For anyone who isn't aware, and there must be at least one or two of you out there, healthcare IT has a tendency to look the way IT generally did about 30 years ago. There's lots of reasons for that -- a desire to invest in patient services rather than infrastructure, concerns about security and privacy, and a general conservatism in the space. No matter what the causes, it's clear that healthcare's historical reluctance to move the needle on technology change has had an impact on patient outcomes.
But in recent years, we've seen a change. Of course, the highest-profile event was Obamacare and a move toward results-based funding. But underlying that very important event has also been a more general awareness that things need to change, as well as a broader acceptance that in healthcare, IT can be a major enabler of patient outcomes.
So when you have an area ripe for growth, you tend to have a commensurate level of investment as investors of every type rush to cash in on the new gold rush. And so it is in healthcare IT: Witness the nearly $20 million Series D round that Apixio is announcing today.
Apixio is the self-entitled "data science company for healthcare." What that means away from tech industry speak is that Apixio is all about extracting and analyzing the data that sits within existing medical records. The size of this task and the value it can generate cannot be overstated.
Obviously, there are some very direct benefits that can be delivered by having an individual patient's files in a consistent electronic format. But more generally, accumulating bulk data in a digital format, and applying large-scale analytics across it, can deliver some big impacts -- a move from generalized population-based medicine to a much more precise and individualized model.
For its part, Apixio has analyzed over 6 million individual patients' charts. Apixio's HCC Profiler Solution mines medical charts and Medicare-reported chronic condition data to more efficiently and accurately compute patient risk scores than traditional chart review methods.

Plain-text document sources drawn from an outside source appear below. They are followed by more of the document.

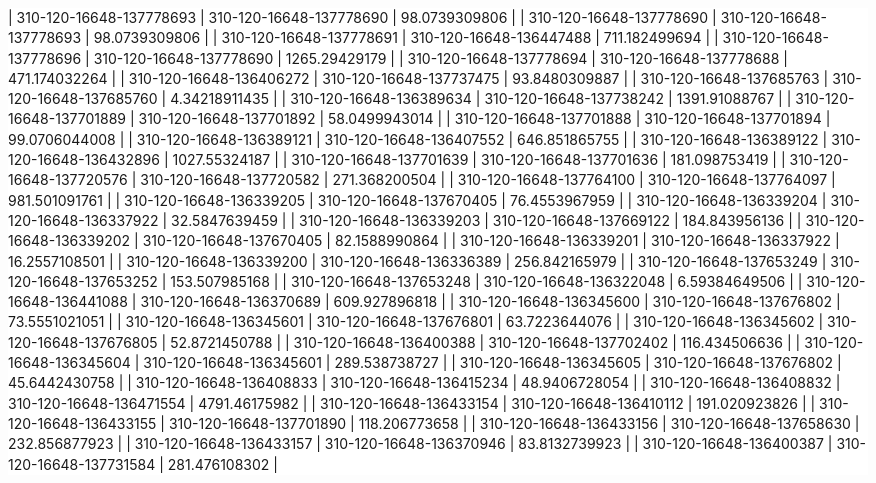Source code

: | 310-120-16648-137778693 | 310-120-16648-137778690 | 98.0739309806 |
| 310-120-16648-137778690 | 310-120-16648-137778693 | 98.0739309806 |
| 310-120-16648-137778691 | 310-120-16648-136447488 | 711.182499694 |
| 310-120-16648-137778696 | 310-120-16648-137778690 | 1265.29429179 |
| 310-120-16648-137778694 | 310-120-16648-137778688 | 471.174032264 |
| 310-120-16648-136406272 | 310-120-16648-137737475 | 93.8480309887 |
| 310-120-16648-137685763 | 310-120-16648-137685760 | 4.34218911435 |
| 310-120-16648-136389634 | 310-120-16648-137738242 | 1391.91088767 |
| 310-120-16648-137701889 | 310-120-16648-137701892 | 58.0499943014 |
| 310-120-16648-137701888 | 310-120-16648-137701894 | 99.0706044008 |
| 310-120-16648-136389121 | 310-120-16648-136407552 | 646.851865755 |
| 310-120-16648-136389122 | 310-120-16648-136432896 | 1027.55324187 |
| 310-120-16648-137701639 | 310-120-16648-137701636 | 181.098753419 |
| 310-120-16648-137720576 | 310-120-16648-137720582 | 271.368200504 |
| 310-120-16648-137764100 | 310-120-16648-137764097 | 981.501091761 |
| 310-120-16648-136339205 | 310-120-16648-137670405 | 76.4553967959 |
| 310-120-16648-136339204 | 310-120-16648-136337922 | 32.5847639459 |
| 310-120-16648-136339203 | 310-120-16648-137669122 | 184.843956136 |
| 310-120-16648-136339202 | 310-120-16648-137670405 | 82.1588990864 |
| 310-120-16648-136339201 | 310-120-16648-136337922 | 16.2557108501 |
| 310-120-16648-136339200 | 310-120-16648-136336389 | 256.842165979 |
| 310-120-16648-137653249 | 310-120-16648-137653252 | 153.507985168 |
| 310-120-16648-137653248 | 310-120-16648-136322048 | 6.59384649506 |
| 310-120-16648-136441088 | 310-120-16648-136370689 | 609.927896818 |
| 310-120-16648-136345600 | 310-120-16648-137676802 | 73.5551021051 |
| 310-120-16648-136345601 | 310-120-16648-137676801 | 63.7223644076 |
| 310-120-16648-136345602 | 310-120-16648-137676805 | 52.8721450788 |
| 310-120-16648-136400388 | 310-120-16648-137702402 | 116.434506636 |
| 310-120-16648-136345604 | 310-120-16648-136345601 | 289.538738727 |
| 310-120-16648-136345605 | 310-120-16648-137676802 | 45.6442430758 |
| 310-120-16648-136408833 | 310-120-16648-136415234 | 48.9406728054 |
| 310-120-16648-136408832 | 310-120-16648-136471554 | 4791.46175982 |
| 310-120-16648-136433154 | 310-120-16648-136410112 | 191.020923826 |
| 310-120-16648-136433155 | 310-120-16648-137701890 | 118.206773658 |
| 310-120-16648-136433156 | 310-120-16648-137658630 | 232.856877923 |
| 310-120-16648-136433157 | 310-120-16648-136370946 | 83.8132739923 |
| 310-120-16648-136400387 | 310-120-16648-137731584 | 281.476108302 |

Or that's the aim, anyway.
In terms of this funding round, it was led by SSM Partners with participation from First Analysis, Bain Capital Ventures and Apixio's largest angel investor. According to the company, Apixio will dedicate the proceeds toward advancing and scaling products powered by its cognitive computing platform, further enabling insights for optimal patient care.
There is no doubt that moving to a predictive health paradigm will create massive wealth, and disrupt a number of traditional healthcare IT players. The question isn't about whether this will happen; it's about when it will happen and how long it will take.

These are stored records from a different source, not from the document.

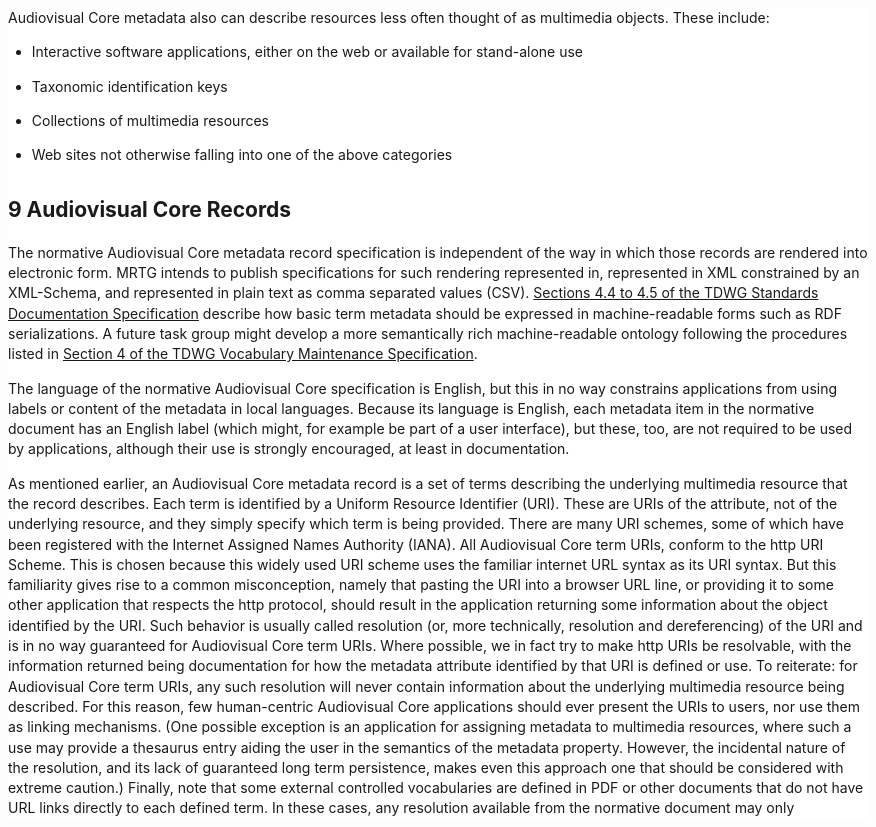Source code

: Audiovisual Core metadata also can describe resources less often thought of
as multimedia objects. These include:

  - Interactive software applications, either on the web or available
    for stand-alone use

  - Taxonomic identification keys

  - Collections of multimedia resources

  - Web sites not otherwise falling into one of the above categories


## 9 Audiovisual Core Records

The normative Audiovisual Core metadata record specification is independent
of the way in which those records are rendered into electronic form.
MRTG intends to publish specifications for such rendering represented
in, represented in XML constrained by an XML-Schema, and represented in
plain text as comma separated values (CSV). [Sections 4.4 to 4.5 of the TDWG Standards Documentation Specification](https://github.com/tdwg/vocab/blob/master/sds/documentation-specification.md#44-vocabularies-term-lists-and-terms) describe how basic term metadata should be expressed in machine-readable forms such as RDF serializations.  A future task group might develop a more semantically rich machine-readable ontology following the procedures listed in [Section 4 of the TDWG Vocabulary Maintenance Specification](https://github.com/tdwg/vocab/blob/master/vms/maintenance-specification.md#4-vocabulary-enhancements).

The language of the normative Audiovisual Core specification is English, but
this in no way constrains applications from using labels or content of
the metadata in local languages. Because its language is English, each
metadata item in the normative document has an English label (which
might, for example be part of a user interface), but these, too, are not
required to be used by applications, although their use is strongly
encouraged, at least in documentation.

As mentioned earlier, an Audiovisual Core metadata record is a set of terms
describing the underlying multimedia resource that the record describes.
Each term is identified by a Uniform Resource Identifier (URI). These
are URIs of the attribute, not of the underlying resource, and they
simply specify which term is being provided. There are many URI schemes,
some of which have been registered with the Internet Assigned Names
Authority (IANA). All Audiovisual Core term URIs, conform to the http URI
Scheme. This is chosen because this widely used URI scheme uses the
familiar internet URL syntax as its URI syntax. But this familiarity
gives rise to a common misconception, namely that pasting the URI into a
browser URL line, or providing it to some other application that
respects the http protocol, should result in the application returning
some information about the object identified by the URI. Such behavior
is usually called resolution (or, more technically, resolution and
dereferencing) of the URI and is in no way guaranteed for Audiovisual Core
term URIs. Where possible, we in fact try to make http URIs be
resolvable, with the information returned being documentation for how
the metadata attribute identified by that URI is defined or use. To
reiterate: for Audiovisual Core term URIs, any such resolution will never
contain information about the underlying multimedia resource being
described. For this reason, few human-centric Audiovisual Core applications
should ever present the URIs to users, nor use them as linking
mechanisms. (One possible exception is an application for assigning
metadata to multimedia resources, where such a use may provide a
thesaurus entry aiding the user in the semantics of the metadata
property. However, the incidental nature of the resolution, and its lack
of guaranteed long term persistence, makes even this approach one that
should be considered with extreme caution.) Finally, note that some
external controlled vocabularies are defined in PDF or other documents
that do not have URL links directly to each defined term. In these
cases, any resolution available from the normative document may only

There is always the risk that these early companies have lots of money poured into them, only to mistime their market entry and hit up against a wall of resistance to adoption. I'm seeing this to a certain extent in the health sector with more traditional (read conservative) hospitals and healthcare providers dragging the chain in terms of adoption.
Add to this the fact that the traditional healthcare IT vendors, from IBM to HP, are pouring money into this space and you have a situation where there are no guarantees. Someone will make lots of money and radically change the healthcare IT world, but whether that is a current new-entrant, an existing player or some entirely new player remains to be seen.
In the meantime, companies like Apixio will try their hardest to turn the needle and grow to scale.